(Collection entries)
......
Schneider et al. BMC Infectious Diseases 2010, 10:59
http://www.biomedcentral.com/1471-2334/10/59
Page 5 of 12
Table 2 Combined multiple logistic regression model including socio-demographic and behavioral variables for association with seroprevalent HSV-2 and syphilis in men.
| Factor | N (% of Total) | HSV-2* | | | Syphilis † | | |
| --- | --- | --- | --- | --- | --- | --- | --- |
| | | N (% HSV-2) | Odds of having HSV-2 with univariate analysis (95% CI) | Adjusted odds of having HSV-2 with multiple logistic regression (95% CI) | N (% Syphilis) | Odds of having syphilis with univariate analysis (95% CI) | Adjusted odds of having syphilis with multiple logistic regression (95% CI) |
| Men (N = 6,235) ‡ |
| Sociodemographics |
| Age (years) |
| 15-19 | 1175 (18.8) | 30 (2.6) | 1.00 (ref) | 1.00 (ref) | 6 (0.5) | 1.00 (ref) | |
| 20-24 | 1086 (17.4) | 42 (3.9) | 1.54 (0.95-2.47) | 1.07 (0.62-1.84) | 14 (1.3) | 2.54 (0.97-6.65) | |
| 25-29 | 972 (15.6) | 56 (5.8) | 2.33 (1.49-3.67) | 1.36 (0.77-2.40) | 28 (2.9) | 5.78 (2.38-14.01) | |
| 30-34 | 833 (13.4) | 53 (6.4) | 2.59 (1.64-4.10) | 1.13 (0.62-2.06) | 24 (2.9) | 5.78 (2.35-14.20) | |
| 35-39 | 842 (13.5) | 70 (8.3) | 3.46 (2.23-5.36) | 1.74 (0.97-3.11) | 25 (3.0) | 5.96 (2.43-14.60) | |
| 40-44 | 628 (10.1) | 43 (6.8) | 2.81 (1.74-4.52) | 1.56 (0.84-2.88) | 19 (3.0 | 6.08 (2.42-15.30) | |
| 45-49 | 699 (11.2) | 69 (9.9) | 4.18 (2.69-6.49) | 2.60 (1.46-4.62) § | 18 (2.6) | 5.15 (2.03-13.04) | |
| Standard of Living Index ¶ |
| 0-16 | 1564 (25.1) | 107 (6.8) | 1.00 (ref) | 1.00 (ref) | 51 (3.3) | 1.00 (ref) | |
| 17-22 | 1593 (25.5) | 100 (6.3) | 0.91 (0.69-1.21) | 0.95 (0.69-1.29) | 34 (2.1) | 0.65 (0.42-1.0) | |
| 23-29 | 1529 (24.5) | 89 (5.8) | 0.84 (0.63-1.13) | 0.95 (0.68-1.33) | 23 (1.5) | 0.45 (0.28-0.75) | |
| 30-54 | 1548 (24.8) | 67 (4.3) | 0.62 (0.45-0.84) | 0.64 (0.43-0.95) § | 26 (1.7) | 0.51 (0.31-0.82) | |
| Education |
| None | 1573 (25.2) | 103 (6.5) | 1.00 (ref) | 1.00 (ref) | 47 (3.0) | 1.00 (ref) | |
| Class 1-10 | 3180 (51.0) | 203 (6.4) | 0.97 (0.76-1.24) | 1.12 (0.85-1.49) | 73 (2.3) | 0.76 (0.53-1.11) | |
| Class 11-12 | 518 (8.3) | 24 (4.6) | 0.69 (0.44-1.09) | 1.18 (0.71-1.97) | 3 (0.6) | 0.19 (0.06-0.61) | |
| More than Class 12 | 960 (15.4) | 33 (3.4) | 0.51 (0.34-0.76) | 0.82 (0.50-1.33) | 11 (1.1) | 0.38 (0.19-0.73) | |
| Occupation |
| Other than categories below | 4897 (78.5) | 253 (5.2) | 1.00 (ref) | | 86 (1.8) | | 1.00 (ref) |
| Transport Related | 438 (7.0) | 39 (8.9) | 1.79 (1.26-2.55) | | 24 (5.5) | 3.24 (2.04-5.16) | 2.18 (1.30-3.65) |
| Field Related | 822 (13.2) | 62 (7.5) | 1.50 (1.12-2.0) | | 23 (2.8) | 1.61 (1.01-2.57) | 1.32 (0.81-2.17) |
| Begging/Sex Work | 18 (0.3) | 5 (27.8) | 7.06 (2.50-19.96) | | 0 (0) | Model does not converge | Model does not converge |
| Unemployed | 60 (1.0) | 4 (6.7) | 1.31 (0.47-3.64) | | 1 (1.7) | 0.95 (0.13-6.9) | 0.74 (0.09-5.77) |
......
What is being asked >> Reproduce the entries above in full, precisely as written.

Final answer >>
Schneider et al. BMC Infectious Diseases 2010, 10:59
http://www.biomedcentral.com/1471-2334/10/59
Page 5 of 12
Table 2 Combined multiple logistic regression model including socio-demographic and behavioral variables for association with seroprevalent HSV-2 and syphilis in men.
| Factor | N (% of Total) | HSV-2* | | | Syphilis † | | |
| --- | --- | --- | --- | --- | --- | --- | --- |
| | | N (% HSV-2) | Odds of having HSV-2 with univariate analysis (95% CI) | Adjusted odds of having HSV-2 with multiple logistic regression (95% CI) | N (% Syphilis) | Odds of having syphilis with univariate analysis (95% CI) | Adjusted odds of having syphilis with multiple logistic regression (95% CI) |
| Men (N = 6,235) ‡ |
| Sociodemographics |
| Age (years) |
| 15-19 | 1175 (18.8) | 30 (2.6) | 1.00 (ref) | 1.00 (ref) | 6 (0.5) | 1.00 (ref) | |
| 20-24 | 1086 (17.4) | 42 (3.9) | 1.54 (0.95-2.47) | 1.07 (0.62-1.84) | 14 (1.3) | 2.54 (0.97-6.65) | |
| 25-29 | 972 (15.6) | 56 (5.8) | 2.33 (1.49-3.67) | 1.36 (0.77-2.40) | 28 (2.9) | 5.78 (2.38-14.01) | |
| 30-34 | 833 (13.4) | 53 (6.4) | 2.59 (1.64-4.10) | 1.13 (0.62-2.06) | 24 (2.9) | 5.78 (2.35-14.20) | |
| 35-39 | 842 (13.5) | 70 (8.3) | 3.46 (2.23-5.36) | 1.74 (0.97-3.11) | 25 (3.0) | 5.96 (2.43-14.60) | |
| 40-44 | 628 (10.1) | 43 (6.8) | 2.81 (1.74-4.52) | 1.56 (0.84-2.88) | 19 (3.0 | 6.08 (2.42-15.30) | |
| 45-49 | 699 (11.2) | 69 (9.9) | 4.18 (2.69-6.49) | 2.60 (1.46-4.62) § | 18 (2.6) | 5.15 (2.03-13.04) | |
| Standard of Living Index ¶ |
| 0-16 | 1564 (25.1) | 107 (6.8) | 1.00 (ref) | 1.00 (ref) | 51 (3.3) | 1.00 (ref) | |
| 17-22 | 1593 (25.5) | 100 (6.3) | 0.91 (0.69-1.21) | 0.95 (0.69-1.29) | 34 (2.1) | 0.65 (0.42-1.0) | |
| 23-29 | 1529 (24.5) | 89 (5.8) | 0.84 (0.63-1.13) | 0.95 (0.68-1.33) | 23 (1.5) | 0.45 (0.28-0.75) | |
| 30-54 | 1548 (24.8) | 67 (4.3) | 0.62 (0.45-0.84) | 0.64 (0.43-0.95) § | 26 (1.7) | 0.51 (0.31-0.82) | |
| Education |
| None | 1573 (25.2) | 103 (6.5) | 1.00 (ref) | 1.00 (ref) | 47 (3.0) | 1.00 (ref) | |
| Class 1-10 | 3180 (51.0) | 203 (6.4) | 0.97 (0.76-1.24) | 1.12 (0.85-1.49) | 73 (2.3) | 0.76 (0.53-1.11) | |
| Class 11-12 | 518 (8.3) | 24 (4.6) | 0.69 (0.44-1.09) | 1.18 (0.71-1.97) | 3 (0.6) | 0.19 (0.06-0.61) | |
| More than Class 12 | 960 (15.4) | 33 (3.4) | 0.51 (0.34-0.76) | 0.82 (0.50-1.33) | 11 (1.1) | 0.38 (0.19-0.73) | |
| Occupation |
| Other than categories below | 4897 (78.5) | 253 (5.2) | 1.00 (ref) | | 86 (1.8) | | 1.00 (ref) |
| Transport Related | 438 (7.0) | 39 (8.9) | 1.79 (1.26-2.55) | | 24 (5.5) | 3.24 (2.04-5.16) | 2.18 (1.30-3.65) |
| Field Related | 822 (13.2) | 62 (7.5) | 1.50 (1.12-2.0) | | 23 (2.8) | 1.61 (1.01-2.57) | 1.32 (0.81-2.17) |
| Begging/Sex Work | 18 (0.3) | 5 (27.8) | 7.06 (2.50-19.96) | | 0 (0) | Model does not converge | Model does not converge |
| Unemployed | 60 (1.0) | 4 (6.7) | 1.31 (0.47-3.64) | | 1 (1.7) | 0.95 (0.13-6.9) | 0.74 (0.09-5.77) |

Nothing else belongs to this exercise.